At the end of April, Matt McKnight was driving Bessie, his Westfalia campervan, on State Route 240 in Washington when he encountered something he hadn’t wagered on: dozens of tumbleweeds whipped into a vortex, and heading right for the van.
McKnight is a Seattle-based journalist for Crosscut, an independent news site, and has been traveling across the state to cover the COVID-19 crisis. Bessie is a good companion on these journeys—McKnight can load her up with provisions and then sleep in the back at night, so that he’s not imperiling himself or the communities he covers. He was driving through a vast expanse of flat land when the tumbleweed storm arrived.
Tumbleweed is the final chapter in the life cycle of Russian thistle (an umbrella term that includes Salsola tragus and several other species), a plant introduced to America from Eurasia roughly two centuries ago. When the plants mature, a part of them breaks off and blows away, sowing seeds as it somersaults. Tumbleweeds are commonly seen on American highways, and they snowed in this stretch of State Route 240 back in December; they had to be cleared away with snowplows. But this was something else. “I’ve lived in Wyoming and Idaho and Utah, and the High Desert of California, so I’m not a stranger to tumbleweeds,” McKnight says. “I’m not a stranger to dust devils, either, but I’ve never, ever in my life seen two of them merge together and then come straight at my face.” McKnight tweeted that the sight looked like a “tumbleweed tornado.”
A few minutes before the bizarre sight, McKnight saw a lone tumbleweed scuttling down the road; he thought it looked cute, and kept driving. “Then I saw kind of a mass of them coming—maybe 15—and I was like, ‘Oh, that’s kinda cool.
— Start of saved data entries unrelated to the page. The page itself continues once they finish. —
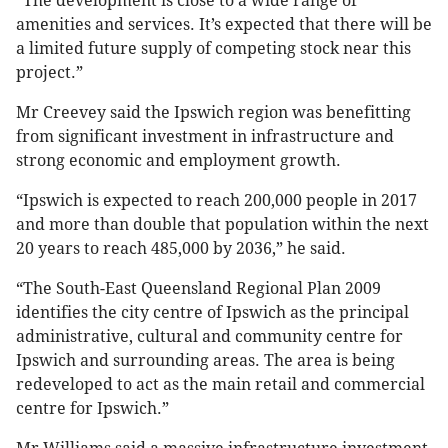
“The development is close to a wide range of
amenities and services. It’s expected that there will be
a limited future supply of competing stock near this
project.”
Mr Creevey said the Ipswich region was benefitting
from significant investment in infrastructure and
strong economic and employment growth.
“Ipswich is expected to reach 200,000 people in 2017
and more than double that population within the next
20 years to reach 485,000 by 2036,” he said.
“The South-East Queensland Regional Plan 2009
identifies the city centre of Ipswich as the principal
administrative, cultural and community centre for
Ipswich and surrounding areas. The area is being
redeveloped to act as the main retail and commercial
centre for Ipswich.”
There’s more.’” He slowed down a little, but pressed on. Then he and Bessie crested a small hill. “I saw a tumbledevil, a tumblenado, whatever you wanna call it, forming on the side.” It seemed like a good time to stop. “I was like, ‘Okay, hell no. I’m not going to be driving into that thing.”
McKnight put the car in park but kept the engine on, and he propped his cell phone up against the dashboard. He started filming a video, and within seconds, tumbleweeds were battering the windshield, just a few inches from his face. In the recording, they sound like noisy, flapping wings, and McKnight says it was even louder in person. The video also features a little creaking, as McKnight steadied himself to get a good angle—but there aren’t any shrieks. “I wasn’t nervous as they started hitting me,” he says. “I was like, ‘Okay, this is kinda crazy,’ but at the same time, I had my journalist I’m-just-gonna-be-calm-and-see-this-through type of demeanor.”
It was over in five or 10 seconds, he says. When the storm passed, he looked behind him and saw it clearing the fence onto the Hanford Nuclear Reservation, which once produced plutonium for the bomb that detonated over Nagasaki in 1945. By the time the “tornado” blew onto the grounds of the old facility, it had lost some steam. “I think it tapered off pretty quickly,” McKnight says.
He didn’t stick around to find out. “My biggest concern in that moment was, I’ve got a running engine and dry tumbleweed,” he says. “Knowing that tumbleweeds are really dry and they’ve been known to start fires, I wanted to get out of that pile really quickly.” He drove through a heap of 30 or 40 tumbleweeds that had surrounded Bessie, and then pulled over around 50 feet down the road to pick bits of tumbleweed from the grill and from underneath the van. It was still pretty windy, but not dangerous, and a few more tumbleweeds kept bumping toward him. “It was just normal tumbleweeds hitting the van, and me kicking and cursing them.” Days later, he found a bit of charred tumbleweed while tightening a loose screw in the engine.
McKnight thought his footage would appeal to his coworkers, and maybe to a couple buddies in Seattle. Instead, it racked up more than 1.2 million views on Twitter and was broadcast on Good Morning America. McKnight suspects that it was a welcome break from news about the pandemic, and he’s been hearing three kinds of responses to the footage. Some people think he should pair it with the winsome, wistful Sons of the Pioneers song, “Tumbling Tumbleweeds.” Others joke that it’s proof that we’re all doomed—or that “nature is healing” with many of us hunkered down at home.
“Apparently, everybody needed the tumbleweed tornado,” McKnight says. “You just look at it and it spins and it either makes you feel scared or happy.” McKnight and Bessie will be back on State Route 240 in the coming week or so—hopefully, this time, without any tumblenados along for the ride.